JETPWRL = wt*6*(1/4+fy-rollt)
JETPWRR = wt*6*(1/4+fy+rollt)
JETPWRF = wt*6*(1/4+fy+pitcht)
JETPWRB = wt*6*(1/4+fy-pitcht)}


DemoHover2b

Code:

// [RCD]
Val
{
   JETPWRB(default=0, min=-999999999, max=999999999, disp=0)
   JETPWRF(default=0, min=-999999999, max=999999999, disp=0)
   JETPWRL(default=0, min=-999999999, max=999999999, disp=0)
   JETPWRR(default=0, min=-999999999, max=999999999, disp=0)
}
Key
{
}
Body
{
   Core(name=CORE) {
      W:Jet(power=JETPWRL, name=JETL) { }
      E:Jet(power=JETPWRR, name=JETR) { }
      N:Jet(power=JETPWRF, name=JETF) { }
      S:Jet(power=JETPWRB, name=JETB) { }
   }
}
Lua
{function main()
wt = _WEIGHT()*9.81
tgtht = 2
hoverstiff = 1
hoverdamp = 0.15
rotstiff = 0.3
rotdamp = 0.05

ht = _H(CORE)
vy = _VY(CORE)
pitchs = (_Y(JETF)-_Y(JETB))/1.2
rolls = (_Y(JETR)-_Y(JETL))/1.2
pitchw = (_VY(JETF)-_VY(JETB))/1.2
rollw = (_VY(JETR)-_VY(JETL))/1.2

pitcht = -pitchs*rotstiff-pitchw*rotdamp
rollt = -rolls*rotstiff-rollw*rotdamp
fy = (tgtht-ht)*hoverstiff-vy*hoverdamp


JETPWRL = wt*6*(1/4+fy-rollt)
JETPWRR = wt*6*(1/4+fy+rollt)
JETPWRF = wt*6*(1/4+fy+pitcht)
JETPWRB = wt*6*(1/4+fy-pitcht)
end}


Again, that's mine.

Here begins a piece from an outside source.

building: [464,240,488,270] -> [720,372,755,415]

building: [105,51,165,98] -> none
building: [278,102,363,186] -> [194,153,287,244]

Thanks, fred!

Corrected to give you the credit.

By the way, could you explain more about the damping factor? I don't exactly understand that part. I know why it's there (or else the system would continuously oscillate in a sinusoidal fashion), but... how does the factor work in the equation?

it uses the hover's velocity and tries to stop it

Okay, yeah, I figured it out. Thanks anyway.